Turning to the issue of whether petitioners had standing to commence this proceeding, "[s]tanding is a threshold determination, resting in part on policy considerations, that a person should be allowed access to the courts to adjudicate the merits of a particular dispute that satisfies the other justiciability criteria" (Society of Plastics Indus. v County of Suffolk, 77 NY2d 761, 769 [1991]; see Matter of La Barbera v Town of Woodstock, 29 AD3d 1054, 1055 [2006], lv dismissed 7 NY3d 844 [2006]). Petitioners bear the burden of showing that they suffered an injury-in-fact and that the claimed injury is within the zone of interests sought to be promoted by the statute or constitutional provision (see Society of Plastics Indus. v County of Suffolk, 77 NY2d at 772-773; Matter of Town of Brunswick v County of Rensselaer, 152 AD3d 1108, 1109 [*3][2017]). As discussed, petitioners alleged that the Board, through "mismanagement and neglect," failed to provide the necessary resources in order for their children, who are attending schools within the district, to receive a sound basic education. They further alleged that various reports made recommendations to remedy the alleged "mismanagement and neglect" and that respondents failed to implement these recommended measures. In our view, petitioners have sufficiently alleged a threatened harm to the children's constitutional right to receive a sound basic education based upon respondents' alleged failure to take corrective action as identified in the petition's cited reports (see Davids v State of New York, 159 AD3d 987, 992 [2018]; cf. Brown v State of New York, 144 AD3d 88, 93 [2016]).
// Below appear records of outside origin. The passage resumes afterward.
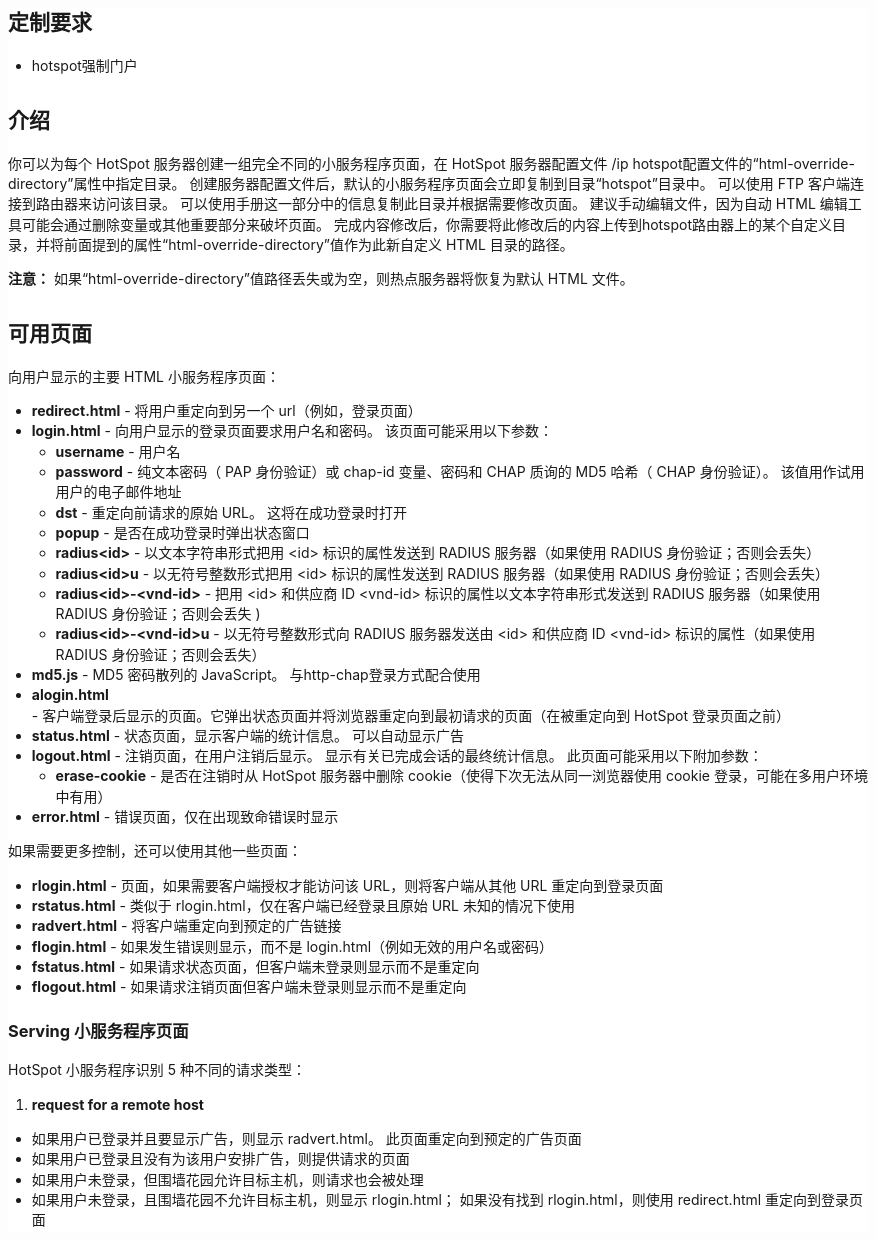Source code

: ## 定制要求

- hotspot强制门户

## 介绍

你可以为每个 HotSpot 服务器创建一组完全不同的小服务程序页面，在 HotSpot 服务器配置文件 /ip hotspot配置文件的“html-override-directory”属性中指定目录。 创建服务器配置文件后，默认的小服务程序页面会立即复制到目录“hotspot”目录中。 可以使用 FTP 客户端连接到路由器来访问该目录。 可以使用手册这一部分中的信息复制此目录并根据需要修改页面。 建议手动编辑文件，因为自动 HTML 编辑工具可能会通过删除变量或其他重要部分来破坏页面。 完成内容修改后，你需要将此修改后的内容上传到hotspot路由器上的某个自定义目录，并将前面提到的属性“html-override-directory”值作为此新自定义 HTML 目录的路径。

**注意：** 如果“html-override-directory”值路径丢失或为空，则热点服务器将恢复为默认 HTML 文件。

## 可用页面

向用户显示的主要 HTML 小服务程序页面：

- **redirect.html** - 将用户重定向到另一个 url（例如，登录页面）
- **login.html** - 向用户显示的登录页面要求用户名和密码。 该页面可能采用以下参数：
  - **username** - 用户名
  - **password** - 纯文本密码（ PAP 身份验证）或 chap-id 变量、密码和 CHAP 质询的 MD5 哈希（ CHAP 身份验证）。 该值用作试用用户的电子邮件地址
  - **dst** - 重定向前请求的原始 URL。 这将在成功登录时打开
  - **popup** - 是否在成功登录时弹出状态窗口
  - **radius\<id\>** - 以文本字符串形式把用 \<id\> 标识的属性发送到 RADIUS 服务器（如果使用 RADIUS 身份验证；否则会丢失）
  - **radius\<id\>u** - 以无符号整数形式把用 \<id\> 标识的属性发送到 RADIUS 服务器（如果使用 RADIUS 身份验证；否则会丢失）
  - **radius\<id\>-\<vnd-id\>** - 把用 \<id\> 和供应商 ID \<vnd-id\> 标识的属性以文本字符串形式发送到 RADIUS 服务器（如果使用 RADIUS 身份验证；否则会丢失 )
  - **radius\<id\>-\<vnd-id\>u** - 以无符号整数形式向 RADIUS 服务器发送由 \<id\> 和供应商 ID \<vnd-id\> 标识的属性（如果使用 RADIUS 身份验证；否则会丢失）
- **md5.js** - MD5 密码散列的 JavaScript。 与http-chap登录方式配合使用
- **alogin.html** - 客户端登录后显示的页面。它弹出状态页面并将浏览器重定向到最初请求的页面（在被重定向到 HotSpot 登录页面之前）
- **status.html** - 状态页面，显示客户端的统计信息。 可以自动显示广告
- **logout.html** - 注销页面，在用户注销后显示。 显示有关已完成会话的最终统计信息。 此页面可能采用以下附加参数：
  - **erase-cookie** - 是否在注销时从 HotSpot 服务器中删除 cookie（使得下次无法从同一浏览器使用 cookie 登录，可能在多用户环境中有用）
- **error.html** - 错误页面，仅在出现致命错误时显示

如果需要更多控制，还可以使用其他一些页面：

- **rlogin.html** - 页面，如果需要客户端授权才能访问该 URL，则将客户端从其他 URL 重定向到登录页面
- **rstatus.html** - 类似于 rlogin.html，仅在客户端已经登录且原始 URL 未知的情况下使用
- **radvert.html** - 将客户端重定向到预定的广告链接
- **flogin.html** - 如果发生错误则显示，而不是 login.html（例如无效的用户名或密码）
- **fstatus.html** - 如果请求状态页面，但客户端未登录则显示而不是重定向
- **flogout.html** - 如果请求注销页面但客户端未登录则显示而不是重定向

### Serving 小服务程序页面

HotSpot 小服务程序识别 5 种不同的请求类型：

1. **request for a remote host**

- 如果用户已登录并且要显示广告，则显示 radvert.html。 此页面重定向到预定的广告页面
- 如果用户已登录且没有为该用户安排广告，则提供请求的页面
- 如果用户未登录，但围墙花园允许目标主机，则请求也会被处理
- 如果用户未登录，且围墙花园不允许目标主机，则显示 rlogin.html； 如果没有找到 rlogin.html，则使用 redirect.html 重定向到登录页面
Notwithstanding the foregoing, we conclude that the petition was properly dismissed. Mandamus to compel is "an extraordinary remedy that lies only to compel the performance of acts which are mandatory, not discretionary, and only when there is a clear legal right to the relief sought" (Matter of Shaw v King, 123 AD3d 1317, 1318-1319 [2014] [internal quotation marks and citation omitted]). It is beyond cavil that students are entitled to a sound basic education (see NY Const art XI). The manner in which such goal is achieved, however, involves discretionary decisions by respondents (see Matter of Hassig v New York State Dept. of Health, 5 AD3d 846, 848 [2004]; see generally Matter of Maron v Silver, 14 NY3d 230, 249 [2010]). As such, to the extent that petitioners seek to compel respondents to implement specific recommendations set forth in the reports cited in the petition — an act involving "the exercise of reasoned judgment which could typically produce different acceptable results" (New York Civ. Liberties Union v State of New York, 4 NY3d 175, 184 [2005] [internal quotation marks and citation omitted]) — they are not entitled to such relief. In light of our determination, the parties' remaining contentions are academic.
Garry, P.J., Egan Jr., Rumsey and Pritzker, JJ., concur.
ORDERED that the judgment is affirmed, without costs.
Footnote 1: The 2016 legislation was amended in 2017 to continue the remedial measures for the 2017-2018 school year (see L 2017, ch 59, §§ 48-49).